On 1 November 2025, Ukrainian Armed Forces started launching counterattacks directed at liberating the city. By 7 November 2025, the Ukrainian forces infiltrated the city and entrenched themselves, consolidating in a number of houses and high-rise buildings. By 10 November 2025, Ukrainian Armed Forces partially liberated Rodynske.
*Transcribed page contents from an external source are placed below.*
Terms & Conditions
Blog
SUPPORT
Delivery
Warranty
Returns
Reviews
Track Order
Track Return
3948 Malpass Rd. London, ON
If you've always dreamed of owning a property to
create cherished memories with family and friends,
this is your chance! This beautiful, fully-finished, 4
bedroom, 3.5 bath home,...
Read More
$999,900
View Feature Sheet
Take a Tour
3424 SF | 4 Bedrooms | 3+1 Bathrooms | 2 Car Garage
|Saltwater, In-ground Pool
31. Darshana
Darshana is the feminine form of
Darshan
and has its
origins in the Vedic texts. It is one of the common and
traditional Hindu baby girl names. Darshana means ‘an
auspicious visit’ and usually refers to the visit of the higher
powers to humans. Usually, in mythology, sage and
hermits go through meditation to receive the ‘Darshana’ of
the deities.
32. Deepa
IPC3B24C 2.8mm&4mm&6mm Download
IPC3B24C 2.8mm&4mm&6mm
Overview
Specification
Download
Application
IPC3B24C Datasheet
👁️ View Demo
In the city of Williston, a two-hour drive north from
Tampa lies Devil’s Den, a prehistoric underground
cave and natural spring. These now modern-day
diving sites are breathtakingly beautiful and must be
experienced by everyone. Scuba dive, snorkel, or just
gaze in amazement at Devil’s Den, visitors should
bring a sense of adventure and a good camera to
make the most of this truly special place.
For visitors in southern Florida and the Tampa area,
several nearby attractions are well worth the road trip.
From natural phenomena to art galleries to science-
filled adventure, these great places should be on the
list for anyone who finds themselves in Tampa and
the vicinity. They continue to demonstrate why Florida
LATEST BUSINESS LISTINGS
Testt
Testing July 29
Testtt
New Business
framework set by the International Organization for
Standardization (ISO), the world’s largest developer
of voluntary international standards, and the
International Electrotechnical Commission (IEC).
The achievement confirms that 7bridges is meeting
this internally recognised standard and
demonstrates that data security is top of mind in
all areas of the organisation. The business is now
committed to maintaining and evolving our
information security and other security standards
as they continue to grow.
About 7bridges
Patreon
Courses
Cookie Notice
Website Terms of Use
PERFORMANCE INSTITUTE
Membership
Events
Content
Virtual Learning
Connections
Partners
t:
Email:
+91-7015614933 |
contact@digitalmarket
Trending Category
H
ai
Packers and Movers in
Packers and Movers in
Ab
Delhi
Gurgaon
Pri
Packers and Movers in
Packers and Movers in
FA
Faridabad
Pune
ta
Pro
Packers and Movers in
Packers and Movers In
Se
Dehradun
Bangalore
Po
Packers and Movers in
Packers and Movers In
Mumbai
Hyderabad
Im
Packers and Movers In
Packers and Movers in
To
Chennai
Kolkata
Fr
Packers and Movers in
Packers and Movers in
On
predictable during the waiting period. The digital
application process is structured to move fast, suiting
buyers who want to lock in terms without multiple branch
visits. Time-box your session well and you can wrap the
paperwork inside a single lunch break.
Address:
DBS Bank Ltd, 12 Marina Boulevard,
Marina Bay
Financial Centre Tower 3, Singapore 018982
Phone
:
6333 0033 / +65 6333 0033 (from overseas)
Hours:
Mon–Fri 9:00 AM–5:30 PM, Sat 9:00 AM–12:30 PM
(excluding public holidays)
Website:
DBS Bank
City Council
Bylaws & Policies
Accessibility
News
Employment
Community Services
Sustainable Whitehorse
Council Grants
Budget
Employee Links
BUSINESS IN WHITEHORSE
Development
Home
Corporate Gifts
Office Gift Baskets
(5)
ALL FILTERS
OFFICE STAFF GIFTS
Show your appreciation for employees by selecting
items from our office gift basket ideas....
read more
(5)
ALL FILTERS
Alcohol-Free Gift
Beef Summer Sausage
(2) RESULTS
However, on 28 December 2025, the Russian ‍defense ministry said that the Russian troops have fully captured Rodynske for the second time. As of 11 January 2026, according to various Ukrainian sources, such as Free Radio Ukraine, the city is fully controlled or contested by the Ukrainian Army. As of late April 2026, the Institute for the Study of War's map showed likely Ukrainian presence only in a small part of the town's western outskirts. On 22 August 2026, Russian forces seized the town for the third time.

== Economy ==
The economic profile of the city is determined by the coal mining industry, which is represented by the mines:
- State Enterprise "Krasnolymanskaya Coal Company". The industrial reserve of the enterprise is 234 million 583 thousand tons of coal of the "Zh" brand.
- The "Krasnolymanskaya" mine began its work in 1958. Already in 1959, unprecedented rates of penetration for the Donetsk region were achieved. In 1967, the enterprise achieved a world record - 110 thousand tons of coal were released into the mountain in 31 working days.
- Coal Enterprise "Rodynske" of the "Pokrovskvugillya" enterprise.
- The "Rodynska" mine is an enterprise of high culture and organization. It was put into operation on December 25, 1954.

==Demographics==
In 1992, the population of Rodynske was 15,300 inhabitants. As of the Ukrainian national census in 2001, Rodynske counted 11,988 inhabitants. Like in most urban areas of Donbas, a solid majority of the people living in the town are ethnic Ukrainians, yet Russian is more commonly spoken than Ukrainian. The exact ethnic and linguistic composition was as follows:

== Housing ==
According to data from the city's statistical department, the housing stock is 250.0 thousand square meters of the total area. The large and small housing stock is located in the southern part of the city, which is served by the Municipal enterprise "Rodin Center of the single customer" established in 2007. 80% of the housing stock is in an emergency situation, the main problem is the repair of the roof. In the northern part of the city are built farms.